The summit will take place during Xi's working visit to Russia's far-eastern port city of Vladivostok on Tuesday and Wednesday, the Chinese foreign ministry said Friday. It will be the first time a Chinese head of state has attended the Russian-hosted Eastern Economic Forum, a gathering Moscow hopes will encourage investment in its thinly populated far-east.
Xi's visit is a sign of healthy ties between China and Russia that have been cemented by joint military exercises and coordination on foreign policy issues from Syria to North Korea. China this month is sending 3,200 troops and about 900 weapons units to take part in the biggest Russian military exercises since the Cold War.
The visit also comes as China is reaching out to trade partners amid a tariff war with the United States. Russia has in recent years surpassed Saudi Arabia as China's largest source of crude oil and Beijing also imports Russian gas and military equipment.
Russia and China have responded to the U.S. national security strategy describing them as America's top adversaries by vowing to further expand their economic, political and military cooperation. They have also sought to strengthen the Shanghai Cooperation Organization, a regional grouping they created and which holds occasional defense exercises.
The relationship is driven in part by the warm ties between Putin and Xi, seen as the most powerful Chinese leader since Mao Zedong. The two have met 25 times - five times last year alone, according to Putin's foreign affairs adviser, Yuri Ushakov. Putin's visit begins on Friday.
Kim has not confirmed his attendance, but his participation would mark another major step in his efforts to bring Pyongyang out of international isolation over its nuclear programme.

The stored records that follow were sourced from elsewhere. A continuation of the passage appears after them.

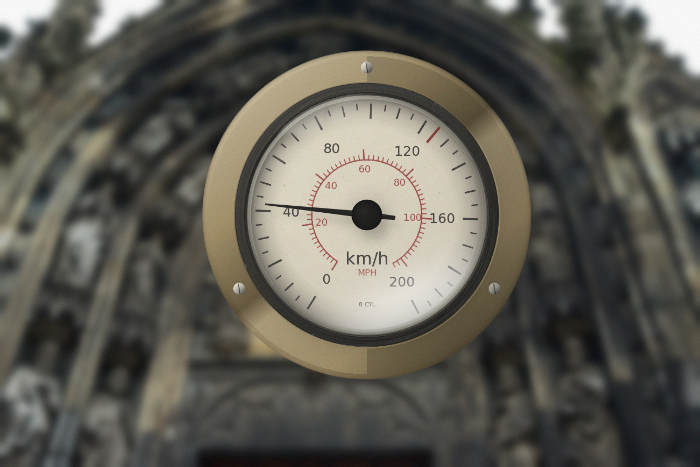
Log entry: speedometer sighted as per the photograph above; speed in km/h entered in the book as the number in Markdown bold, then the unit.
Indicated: **42.5** km/h
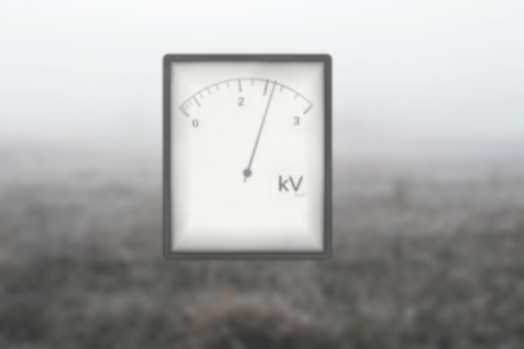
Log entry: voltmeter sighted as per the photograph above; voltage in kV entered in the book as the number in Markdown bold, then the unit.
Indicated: **2.5** kV
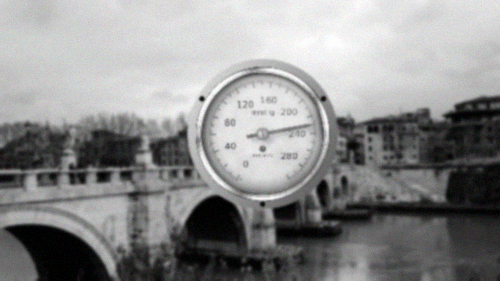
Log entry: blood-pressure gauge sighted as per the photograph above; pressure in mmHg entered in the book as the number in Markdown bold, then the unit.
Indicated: **230** mmHg
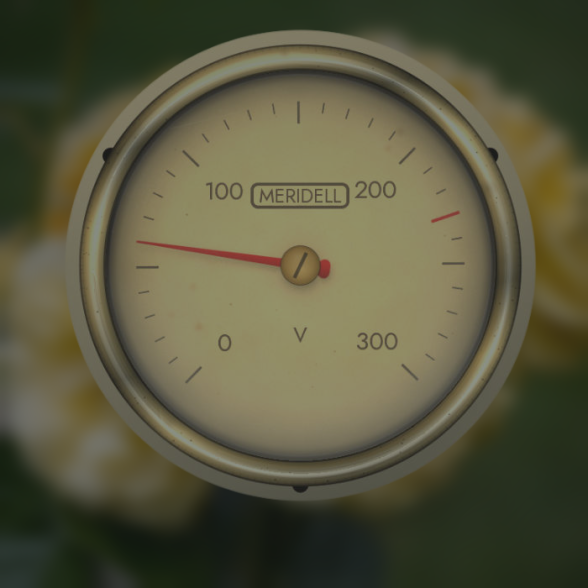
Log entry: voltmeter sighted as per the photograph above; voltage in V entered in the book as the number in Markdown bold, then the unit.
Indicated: **60** V
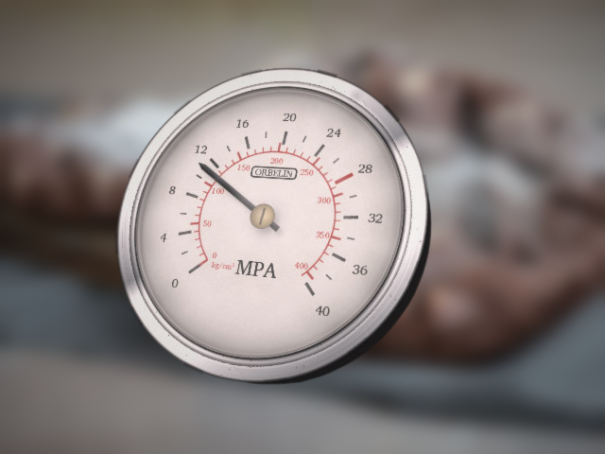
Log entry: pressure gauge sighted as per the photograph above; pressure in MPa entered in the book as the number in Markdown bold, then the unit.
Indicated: **11** MPa
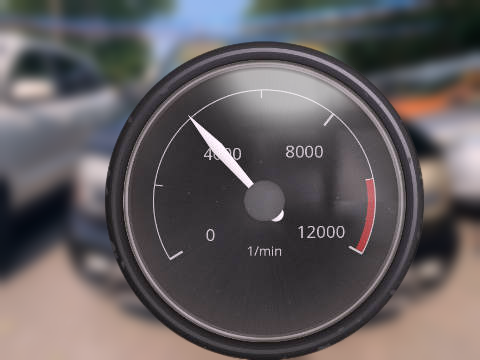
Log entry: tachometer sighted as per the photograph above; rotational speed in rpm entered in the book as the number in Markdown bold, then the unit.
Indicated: **4000** rpm
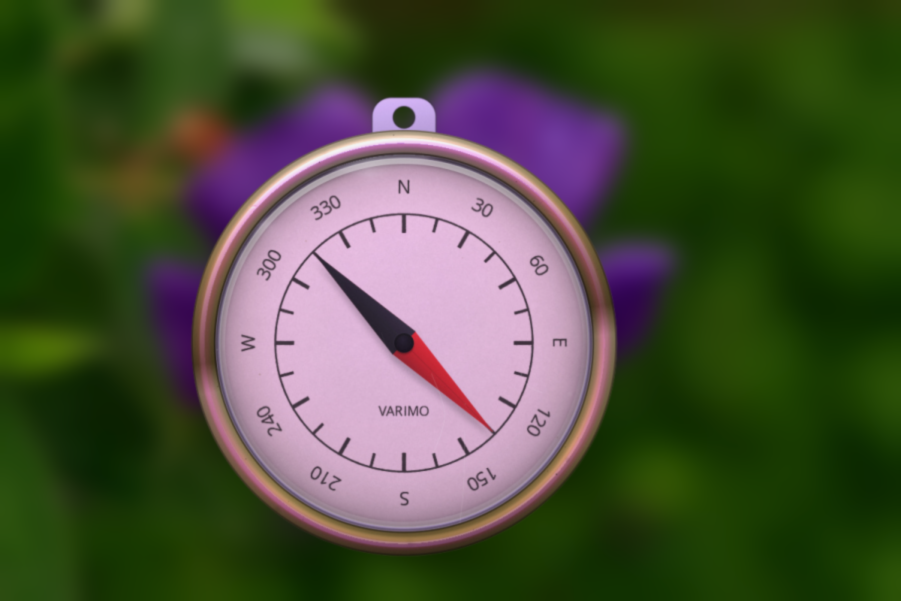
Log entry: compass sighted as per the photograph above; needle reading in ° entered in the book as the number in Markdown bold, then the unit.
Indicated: **135** °
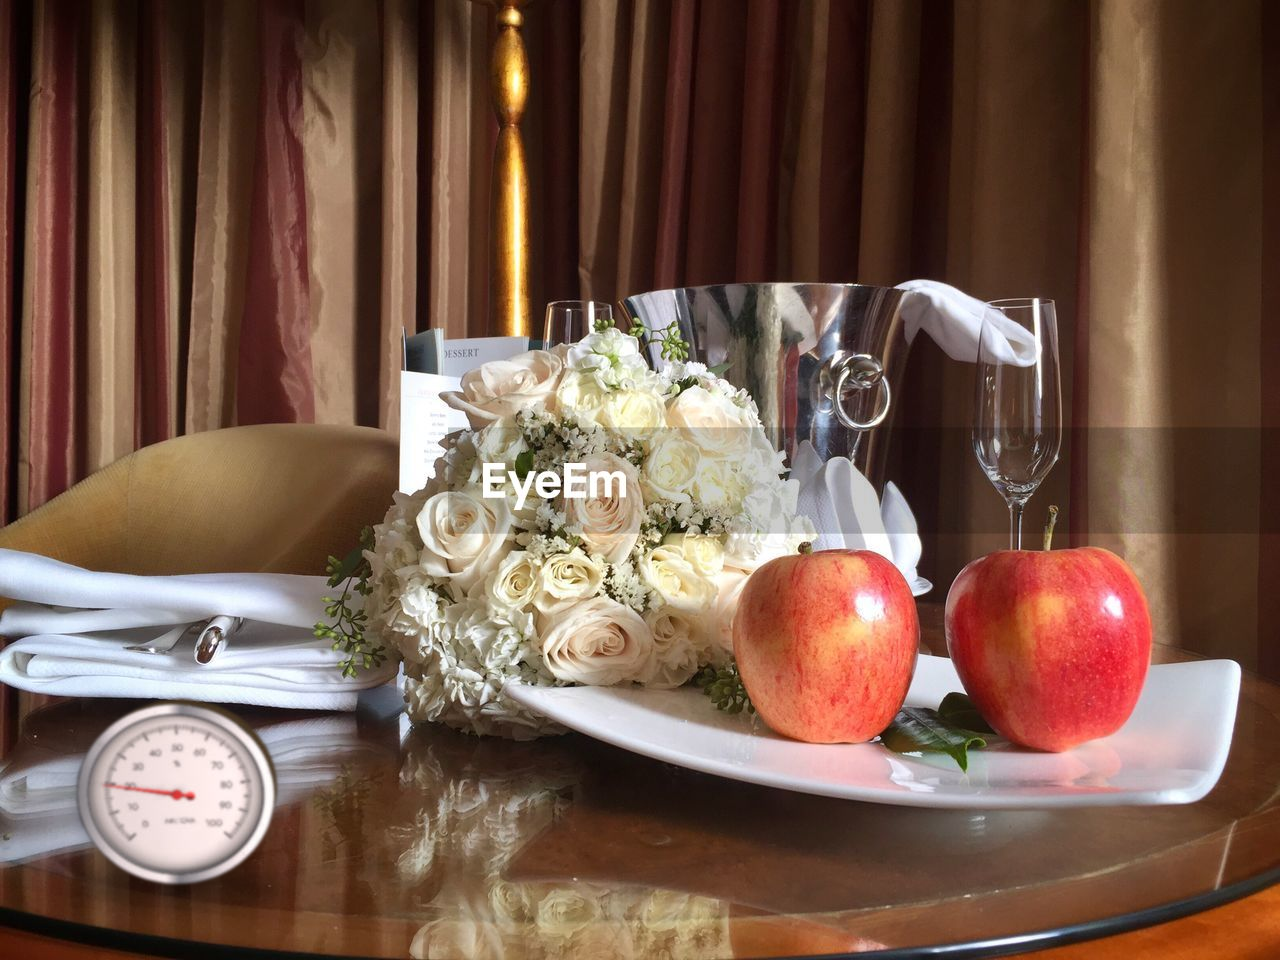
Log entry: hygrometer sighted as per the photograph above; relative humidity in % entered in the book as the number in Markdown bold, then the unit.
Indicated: **20** %
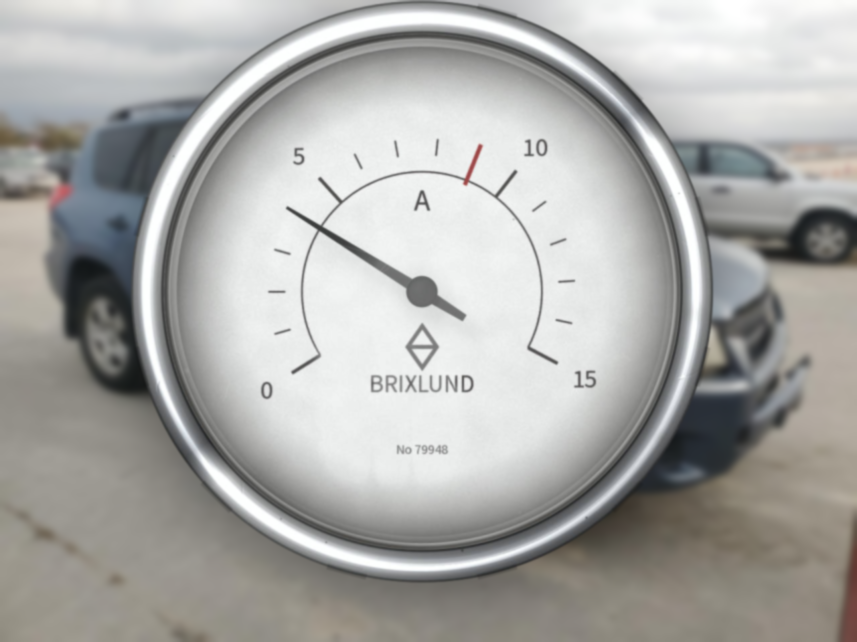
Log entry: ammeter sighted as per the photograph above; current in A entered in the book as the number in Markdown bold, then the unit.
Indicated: **4** A
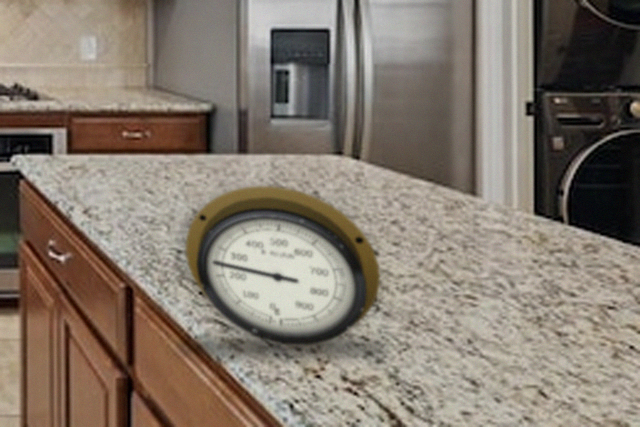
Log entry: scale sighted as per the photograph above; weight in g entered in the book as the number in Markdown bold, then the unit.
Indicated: **250** g
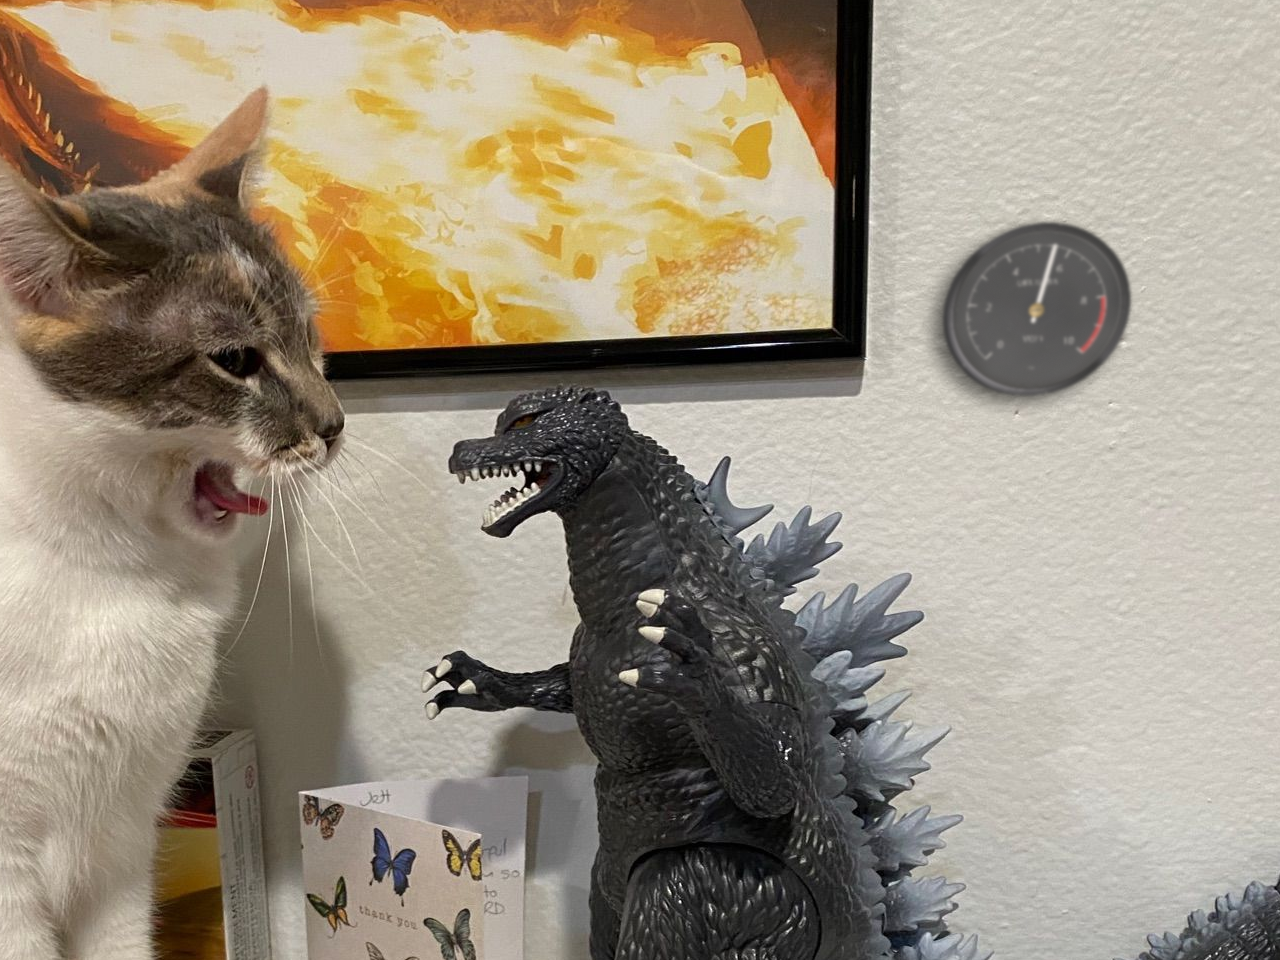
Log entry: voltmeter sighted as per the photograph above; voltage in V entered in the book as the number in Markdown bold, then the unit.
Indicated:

At a press briefing to announce Xi's visit, Chinese officials would not comment on whether Xi planned to meet with other leaders during the summit.
"Should we have any proposals from other countries, China will positively consider these proposals," assistant foreign minister Zhang Hanhui told reporters.
Xi and Kim met three times in China this year as the two countries seek to repair relations frayed by North Korea's nuclear activities and Beijing's backing of United Nations sanctions against its Cold War-era ally.
Xi is sending the head of China's rubber-stamp legislature, Li Zhanshu, to Pyongyang this weekend to attend celebrations marking North Korea's 70th anniversary, ending speculation that the Chinese president would use the occasion to make his first official trip to the neighbouring country.
In the latest chapter in the roller-coaster diplomacy over North Korea, US President Donald Trump signalled on Thursday that negotiations on denuclearisation remain alive after weeks of an apparent deadlock.